TASK DIRECTIONS | Return every line of the data below that includes the string "worn".

THE DATA |
========================================

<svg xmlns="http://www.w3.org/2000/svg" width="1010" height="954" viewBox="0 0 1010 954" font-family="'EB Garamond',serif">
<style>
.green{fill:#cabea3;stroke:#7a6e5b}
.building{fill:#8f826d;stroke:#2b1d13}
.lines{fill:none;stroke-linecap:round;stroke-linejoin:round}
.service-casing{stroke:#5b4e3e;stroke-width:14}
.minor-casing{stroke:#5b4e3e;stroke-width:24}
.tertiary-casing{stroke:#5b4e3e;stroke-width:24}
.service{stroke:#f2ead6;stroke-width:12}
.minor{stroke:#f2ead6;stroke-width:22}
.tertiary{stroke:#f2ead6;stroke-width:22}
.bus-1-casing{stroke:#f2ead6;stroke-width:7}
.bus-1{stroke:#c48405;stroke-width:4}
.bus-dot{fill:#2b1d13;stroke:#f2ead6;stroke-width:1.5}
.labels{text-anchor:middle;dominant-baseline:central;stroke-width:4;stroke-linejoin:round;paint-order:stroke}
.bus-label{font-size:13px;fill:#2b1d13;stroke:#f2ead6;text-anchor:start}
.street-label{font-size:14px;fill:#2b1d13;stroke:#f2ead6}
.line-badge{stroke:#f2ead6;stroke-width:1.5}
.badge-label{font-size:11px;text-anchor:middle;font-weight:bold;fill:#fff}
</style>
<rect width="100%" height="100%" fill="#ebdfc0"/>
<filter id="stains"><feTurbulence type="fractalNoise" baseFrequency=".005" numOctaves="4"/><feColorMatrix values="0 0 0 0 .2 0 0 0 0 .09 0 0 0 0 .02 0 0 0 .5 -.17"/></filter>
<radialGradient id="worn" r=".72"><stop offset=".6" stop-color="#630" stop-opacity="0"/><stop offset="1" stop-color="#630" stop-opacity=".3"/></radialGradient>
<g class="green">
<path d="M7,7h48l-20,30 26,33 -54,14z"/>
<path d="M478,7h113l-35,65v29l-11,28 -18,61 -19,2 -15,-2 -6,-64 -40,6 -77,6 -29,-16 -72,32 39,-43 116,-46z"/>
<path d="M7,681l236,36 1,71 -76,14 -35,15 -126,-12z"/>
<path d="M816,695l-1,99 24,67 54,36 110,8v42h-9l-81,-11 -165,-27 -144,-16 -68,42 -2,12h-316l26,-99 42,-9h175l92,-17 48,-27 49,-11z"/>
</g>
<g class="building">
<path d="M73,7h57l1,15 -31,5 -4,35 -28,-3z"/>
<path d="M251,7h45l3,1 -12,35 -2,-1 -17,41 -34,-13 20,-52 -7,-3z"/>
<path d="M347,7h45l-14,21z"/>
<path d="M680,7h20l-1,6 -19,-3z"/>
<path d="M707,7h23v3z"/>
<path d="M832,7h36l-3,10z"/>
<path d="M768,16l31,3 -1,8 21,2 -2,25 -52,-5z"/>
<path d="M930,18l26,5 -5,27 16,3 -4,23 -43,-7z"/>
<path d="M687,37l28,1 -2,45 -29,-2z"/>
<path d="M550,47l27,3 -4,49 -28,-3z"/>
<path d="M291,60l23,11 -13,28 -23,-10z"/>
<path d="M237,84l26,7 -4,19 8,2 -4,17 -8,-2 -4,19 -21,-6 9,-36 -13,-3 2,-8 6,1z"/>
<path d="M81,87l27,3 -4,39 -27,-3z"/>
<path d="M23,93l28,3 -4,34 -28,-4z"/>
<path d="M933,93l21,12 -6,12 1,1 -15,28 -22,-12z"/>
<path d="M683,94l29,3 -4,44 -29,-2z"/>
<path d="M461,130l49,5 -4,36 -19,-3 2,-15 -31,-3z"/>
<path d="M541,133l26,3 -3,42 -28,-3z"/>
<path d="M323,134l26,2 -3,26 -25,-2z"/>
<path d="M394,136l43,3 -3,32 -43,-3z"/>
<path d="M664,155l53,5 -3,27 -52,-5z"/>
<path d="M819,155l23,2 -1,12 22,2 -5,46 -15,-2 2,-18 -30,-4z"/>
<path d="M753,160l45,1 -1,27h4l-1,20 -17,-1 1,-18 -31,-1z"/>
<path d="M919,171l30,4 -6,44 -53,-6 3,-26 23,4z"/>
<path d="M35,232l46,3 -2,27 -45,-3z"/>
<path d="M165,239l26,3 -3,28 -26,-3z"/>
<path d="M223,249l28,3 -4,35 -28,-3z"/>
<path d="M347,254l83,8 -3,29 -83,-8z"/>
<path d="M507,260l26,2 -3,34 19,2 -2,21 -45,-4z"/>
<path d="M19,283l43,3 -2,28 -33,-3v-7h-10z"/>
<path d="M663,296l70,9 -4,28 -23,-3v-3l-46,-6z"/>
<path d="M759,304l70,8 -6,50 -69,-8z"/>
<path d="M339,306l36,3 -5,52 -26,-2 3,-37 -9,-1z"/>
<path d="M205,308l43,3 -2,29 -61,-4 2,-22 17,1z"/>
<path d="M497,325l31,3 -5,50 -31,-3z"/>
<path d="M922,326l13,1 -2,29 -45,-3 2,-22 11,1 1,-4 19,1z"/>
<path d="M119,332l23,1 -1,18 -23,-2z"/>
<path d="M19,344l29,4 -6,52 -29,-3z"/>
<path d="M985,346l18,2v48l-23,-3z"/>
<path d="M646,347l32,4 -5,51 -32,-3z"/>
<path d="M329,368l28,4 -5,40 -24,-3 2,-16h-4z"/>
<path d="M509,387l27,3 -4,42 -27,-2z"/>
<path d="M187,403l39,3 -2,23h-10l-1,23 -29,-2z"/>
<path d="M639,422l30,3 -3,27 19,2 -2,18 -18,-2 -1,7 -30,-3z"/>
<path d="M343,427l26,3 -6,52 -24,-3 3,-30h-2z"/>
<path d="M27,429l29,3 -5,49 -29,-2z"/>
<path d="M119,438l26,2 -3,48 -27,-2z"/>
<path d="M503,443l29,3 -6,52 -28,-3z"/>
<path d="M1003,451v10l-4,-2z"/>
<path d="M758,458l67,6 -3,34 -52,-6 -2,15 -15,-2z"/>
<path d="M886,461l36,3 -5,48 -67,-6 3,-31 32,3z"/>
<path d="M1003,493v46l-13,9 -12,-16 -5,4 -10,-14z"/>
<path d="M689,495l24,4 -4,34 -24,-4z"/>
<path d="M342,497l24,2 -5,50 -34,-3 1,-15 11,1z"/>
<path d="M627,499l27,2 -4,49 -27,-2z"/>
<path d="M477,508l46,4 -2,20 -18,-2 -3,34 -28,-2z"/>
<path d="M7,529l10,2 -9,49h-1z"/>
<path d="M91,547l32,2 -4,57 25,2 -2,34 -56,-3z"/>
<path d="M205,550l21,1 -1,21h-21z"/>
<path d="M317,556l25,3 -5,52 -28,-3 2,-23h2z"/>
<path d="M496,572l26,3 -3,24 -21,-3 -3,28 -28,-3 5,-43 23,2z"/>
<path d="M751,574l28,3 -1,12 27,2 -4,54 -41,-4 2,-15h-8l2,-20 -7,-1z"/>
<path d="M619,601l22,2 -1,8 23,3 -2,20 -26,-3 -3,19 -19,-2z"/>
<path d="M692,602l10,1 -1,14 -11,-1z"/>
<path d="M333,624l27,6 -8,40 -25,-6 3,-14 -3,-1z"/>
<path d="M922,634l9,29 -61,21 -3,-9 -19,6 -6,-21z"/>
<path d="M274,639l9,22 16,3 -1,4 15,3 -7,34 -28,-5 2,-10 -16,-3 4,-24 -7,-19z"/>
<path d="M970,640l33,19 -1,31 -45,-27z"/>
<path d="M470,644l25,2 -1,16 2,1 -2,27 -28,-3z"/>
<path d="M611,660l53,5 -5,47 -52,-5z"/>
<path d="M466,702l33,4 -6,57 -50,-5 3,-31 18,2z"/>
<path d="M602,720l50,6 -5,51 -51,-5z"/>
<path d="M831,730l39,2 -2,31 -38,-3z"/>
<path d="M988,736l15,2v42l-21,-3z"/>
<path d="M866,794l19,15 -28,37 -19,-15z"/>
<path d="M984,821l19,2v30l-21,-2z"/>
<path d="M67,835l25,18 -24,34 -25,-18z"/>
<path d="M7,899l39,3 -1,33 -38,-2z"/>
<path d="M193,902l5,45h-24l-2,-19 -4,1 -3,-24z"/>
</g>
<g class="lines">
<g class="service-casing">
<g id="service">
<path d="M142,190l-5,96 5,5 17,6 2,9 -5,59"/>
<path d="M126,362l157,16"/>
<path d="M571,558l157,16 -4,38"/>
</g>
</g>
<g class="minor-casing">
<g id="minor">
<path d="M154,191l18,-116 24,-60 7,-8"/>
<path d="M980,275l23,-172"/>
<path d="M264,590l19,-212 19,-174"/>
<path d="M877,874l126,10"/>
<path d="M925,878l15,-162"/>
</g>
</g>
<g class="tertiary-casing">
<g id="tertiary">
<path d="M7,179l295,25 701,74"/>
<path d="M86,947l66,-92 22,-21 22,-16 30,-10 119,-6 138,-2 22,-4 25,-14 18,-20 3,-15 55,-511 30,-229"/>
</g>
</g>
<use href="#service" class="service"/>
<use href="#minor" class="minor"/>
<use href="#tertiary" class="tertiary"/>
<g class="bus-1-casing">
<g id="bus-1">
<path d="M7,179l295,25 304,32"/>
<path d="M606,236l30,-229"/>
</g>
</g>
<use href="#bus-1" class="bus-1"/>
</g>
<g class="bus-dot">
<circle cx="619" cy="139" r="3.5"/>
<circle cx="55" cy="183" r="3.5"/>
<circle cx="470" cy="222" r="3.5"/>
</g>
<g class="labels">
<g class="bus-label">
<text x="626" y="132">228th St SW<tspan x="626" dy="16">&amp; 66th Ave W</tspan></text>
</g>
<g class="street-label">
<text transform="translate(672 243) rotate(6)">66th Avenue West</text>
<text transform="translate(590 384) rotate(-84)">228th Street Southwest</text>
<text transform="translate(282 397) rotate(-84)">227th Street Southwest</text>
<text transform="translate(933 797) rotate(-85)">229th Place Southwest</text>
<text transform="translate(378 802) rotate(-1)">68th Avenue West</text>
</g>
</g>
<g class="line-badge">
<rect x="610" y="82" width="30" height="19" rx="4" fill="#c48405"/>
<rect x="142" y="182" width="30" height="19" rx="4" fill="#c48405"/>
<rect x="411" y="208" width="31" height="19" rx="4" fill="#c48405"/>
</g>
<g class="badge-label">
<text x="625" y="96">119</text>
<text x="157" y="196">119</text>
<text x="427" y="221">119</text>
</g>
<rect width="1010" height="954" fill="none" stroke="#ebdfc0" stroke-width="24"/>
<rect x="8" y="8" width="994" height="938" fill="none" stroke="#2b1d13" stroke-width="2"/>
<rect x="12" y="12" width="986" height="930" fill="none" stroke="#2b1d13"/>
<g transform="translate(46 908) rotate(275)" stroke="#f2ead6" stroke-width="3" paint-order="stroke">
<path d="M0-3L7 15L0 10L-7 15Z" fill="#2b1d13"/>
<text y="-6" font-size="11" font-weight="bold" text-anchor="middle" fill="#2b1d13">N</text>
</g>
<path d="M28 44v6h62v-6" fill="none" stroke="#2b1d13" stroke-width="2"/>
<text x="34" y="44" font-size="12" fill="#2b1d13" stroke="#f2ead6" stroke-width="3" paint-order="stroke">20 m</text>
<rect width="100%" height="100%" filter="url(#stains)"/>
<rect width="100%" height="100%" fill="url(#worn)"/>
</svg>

========================================

EXERCISE RESPONSE |
<radialGradient id="worn" r=".72"><stop offset=".6" stop-color="#630" stop-opacity="0"/><stop offset="1" stop-color="#630" stop-opacity=".3"/></radialGradient>
<rect width="100%" height="100%" fill="url(#worn)"/>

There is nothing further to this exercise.